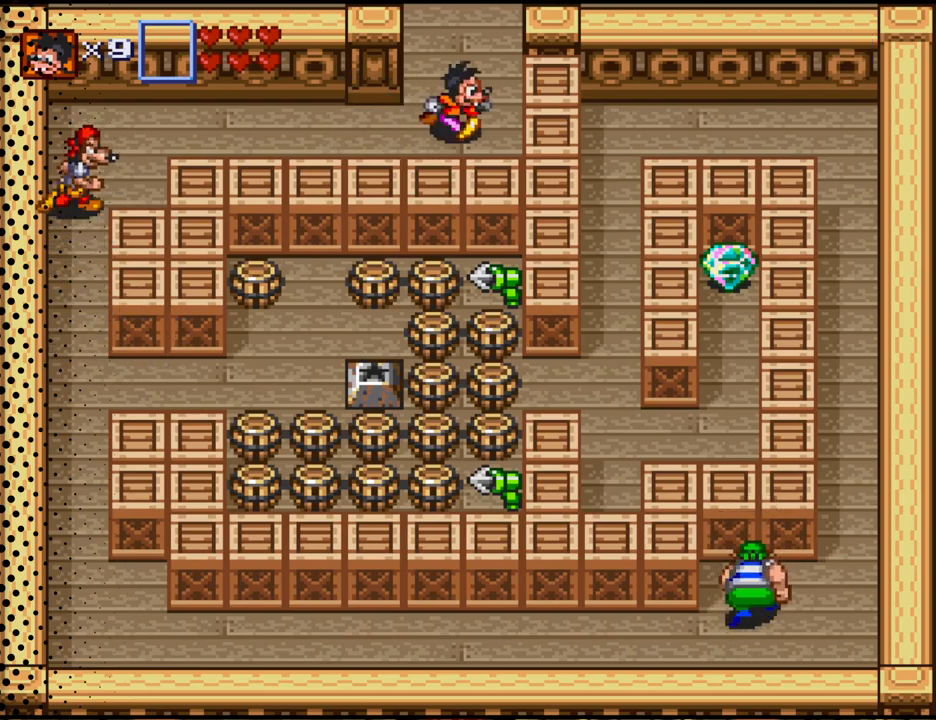
{"buttons": ["DPAD_UP"], "events": [[33, "DPAD_RIGHT", "up"]]}
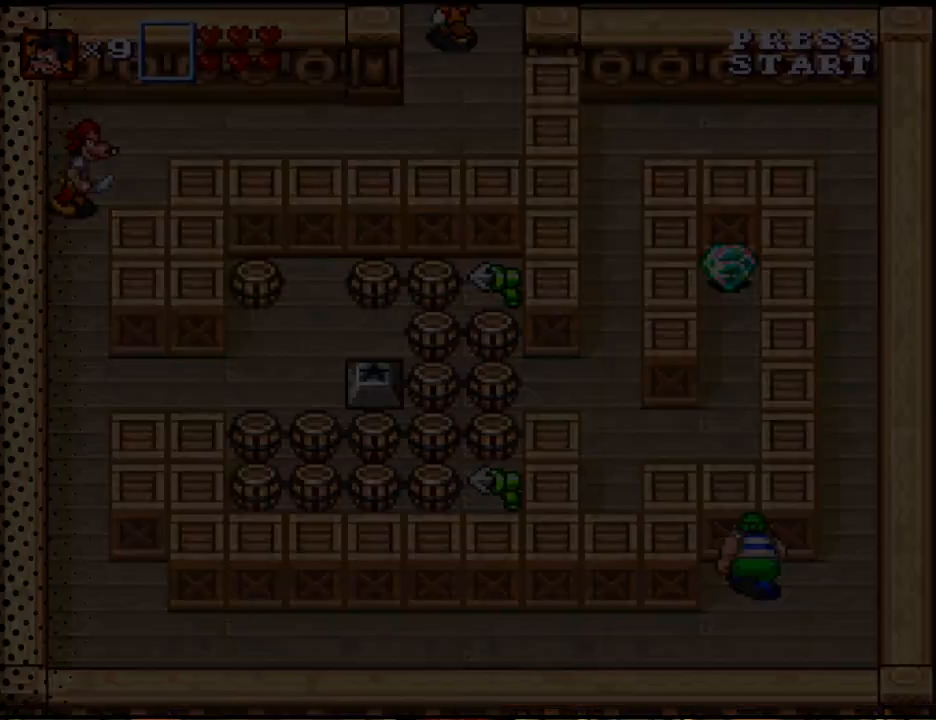
{"buttons": [], "events": [[33, "DPAD_UP", "up"]]}
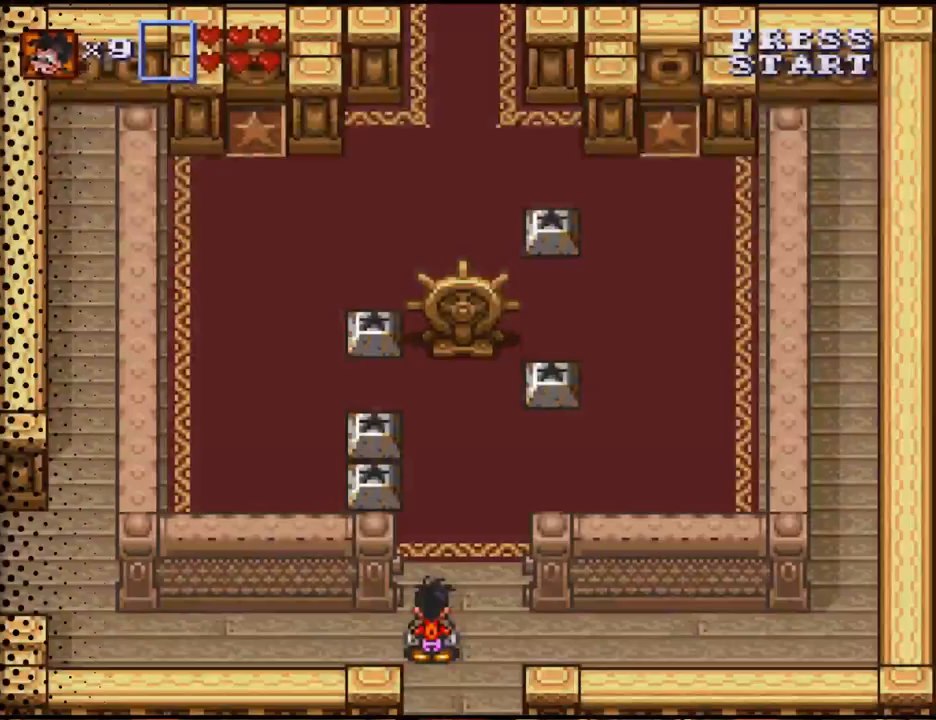
{"buttons": [], "events": [[33, "DPAD_DOWN", "down"], [467, "DPAD_DOWN", "up"]]}
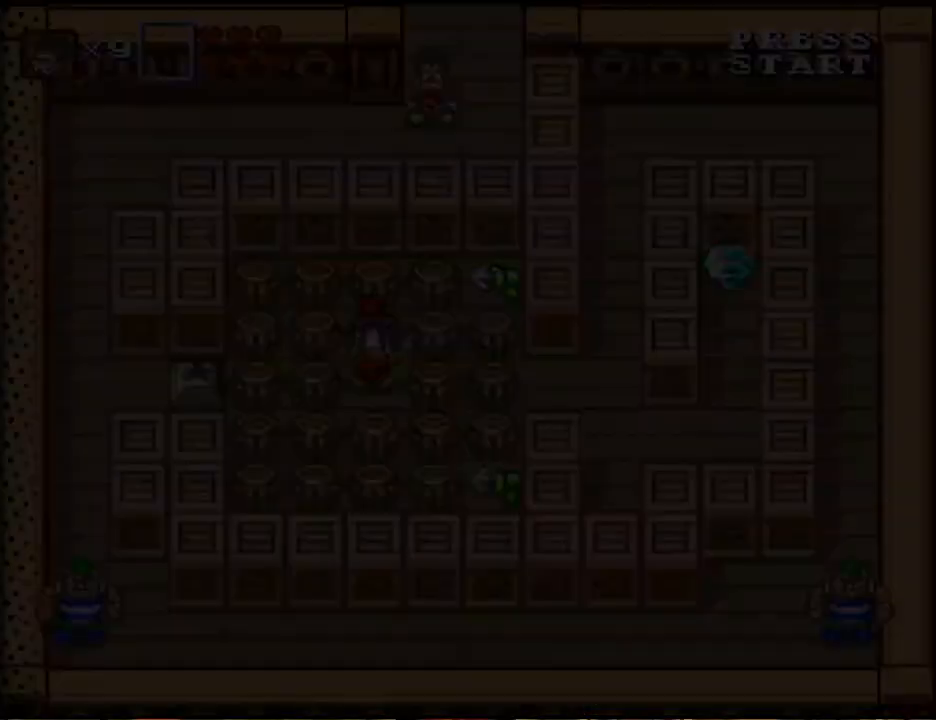
{"buttons": ["DPAD_DOWN"], "events": [[167, "B", "down"], [300, "B", "up"], [400, "DPAD_DOWN", "down"]]}
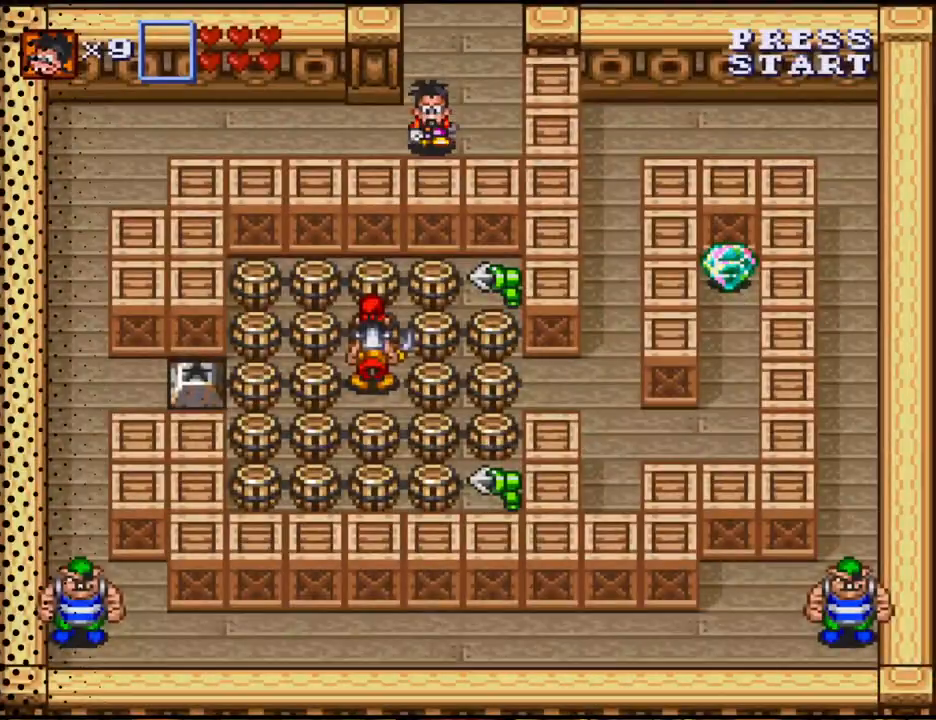
{"buttons": [], "events": [[33, "DPAD_LEFT", "down"], [233, "B", "down"], [300, "DPAD_LEFT", "up"], [333, "DPAD_DOWN", "up"], [400, "B", "up"]]}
* * *
● YOUR INSTRUCTIONS
Full copy, no pictures: write out each line of the data exactly as it stands.

● ANSWER BOX
{"buttons": ["DPAD_UP"], "events": [[33, "DPAD_RIGHT", "up"]]}
{"buttons": [], "events": [[33, "DPAD_UP", "up"]]}
{"buttons": [], "events": [[33, "DPAD_DOWN", "down"], [467, "DPAD_DOWN", "up"]]}
{"buttons": ["DPAD_DOWN"], "events": [[167, "B", "down"], [300, "B", "up"], [400, "DPAD_DOWN", "down"]]}
{"buttons": [], "events": [[33, "DPAD_LEFT", "down"], [233, "B", "down"], [300, "DPAD_LEFT", "up"], [333, "DPAD_DOWN", "up"], [400, "B", "up"]]}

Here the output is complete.